> _What to work on_:
Restate each of the lines given below, word for word.

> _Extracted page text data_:
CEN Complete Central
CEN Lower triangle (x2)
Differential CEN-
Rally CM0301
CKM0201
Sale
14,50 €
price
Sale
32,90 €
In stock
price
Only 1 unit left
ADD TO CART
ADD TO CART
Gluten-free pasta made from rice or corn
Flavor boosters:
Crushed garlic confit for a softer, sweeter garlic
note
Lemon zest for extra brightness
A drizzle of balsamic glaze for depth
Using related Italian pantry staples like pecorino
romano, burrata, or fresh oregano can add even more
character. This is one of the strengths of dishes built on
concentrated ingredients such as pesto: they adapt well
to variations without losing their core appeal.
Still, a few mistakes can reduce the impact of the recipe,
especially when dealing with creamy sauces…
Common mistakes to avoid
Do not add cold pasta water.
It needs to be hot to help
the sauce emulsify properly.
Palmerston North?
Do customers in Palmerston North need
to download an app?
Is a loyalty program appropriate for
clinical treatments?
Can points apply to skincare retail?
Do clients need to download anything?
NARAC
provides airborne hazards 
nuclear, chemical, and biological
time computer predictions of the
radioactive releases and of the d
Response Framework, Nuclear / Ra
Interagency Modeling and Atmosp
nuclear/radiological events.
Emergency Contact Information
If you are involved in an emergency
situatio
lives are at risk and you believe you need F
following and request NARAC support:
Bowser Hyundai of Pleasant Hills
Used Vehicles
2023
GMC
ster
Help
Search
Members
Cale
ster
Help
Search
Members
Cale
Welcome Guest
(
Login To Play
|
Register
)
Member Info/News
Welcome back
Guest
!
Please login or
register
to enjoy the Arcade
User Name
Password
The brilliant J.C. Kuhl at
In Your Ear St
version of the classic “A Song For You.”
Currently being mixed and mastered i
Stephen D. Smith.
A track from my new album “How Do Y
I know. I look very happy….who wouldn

> _Solution for this task_:
CEN Complete Central
CEN Lower triangle (x2)
Differential CEN-
Rally CM0301
CKM0201
Sale
14,50 €
price
Sale
32,90 €
In stock
price
Only 1 unit left
ADD TO CART
ADD TO CART
Gluten-free pasta made from rice or corn
Flavor boosters:
Crushed garlic confit for a softer, sweeter garlic
note
Lemon zest for extra brightness
A drizzle of balsamic glaze for depth
Using related Italian pantry staples like pecorino
romano, burrata, or fresh oregano can add even more
character. This is one of the strengths of dishes built on
concentrated ingredients such as pesto: they adapt well
to variations without losing their core appeal.
Still, a few mistakes can reduce the impact of the recipe,
especially when dealing with creamy sauces…
Common mistakes to avoid
Do not add cold pasta water.
It needs to be hot to help
the sauce emulsify properly.
Palmerston North?
Do customers in Palmerston North need
to download an app?
Is a loyalty program appropriate for
clinical treatments?
Can points apply to skincare retail?
Do clients need to download anything?
NARAC
provides airborne hazards 
nuclear, chemical, and biological
time computer predictions of the
radioactive releases and of the d
Response Framework, Nuclear / Ra
Interagency Modeling and Atmosp
nuclear/radiological events.
Emergency Contact Information
If you are involved in an emergency
situatio
lives are at risk and you believe you need F
following and request NARAC support:
Bowser Hyundai of Pleasant Hills
Used Vehicles
2023
GMC
ster
Help
Search
Members
Cale
ster
Help
Search
Members
Cale
Welcome Guest
(
Login To Play
|
Register
)
Member Info/News
Welcome back
Guest
!
Please login or
register
to enjoy the Arcade
User Name
Password
The brilliant J.C. Kuhl at
In Your Ear St
version of the classic “A Song For You.”
Currently being mixed and mastered i
Stephen D. Smith.
A track from my new album “How Do Y
I know. I look very happy….who wouldn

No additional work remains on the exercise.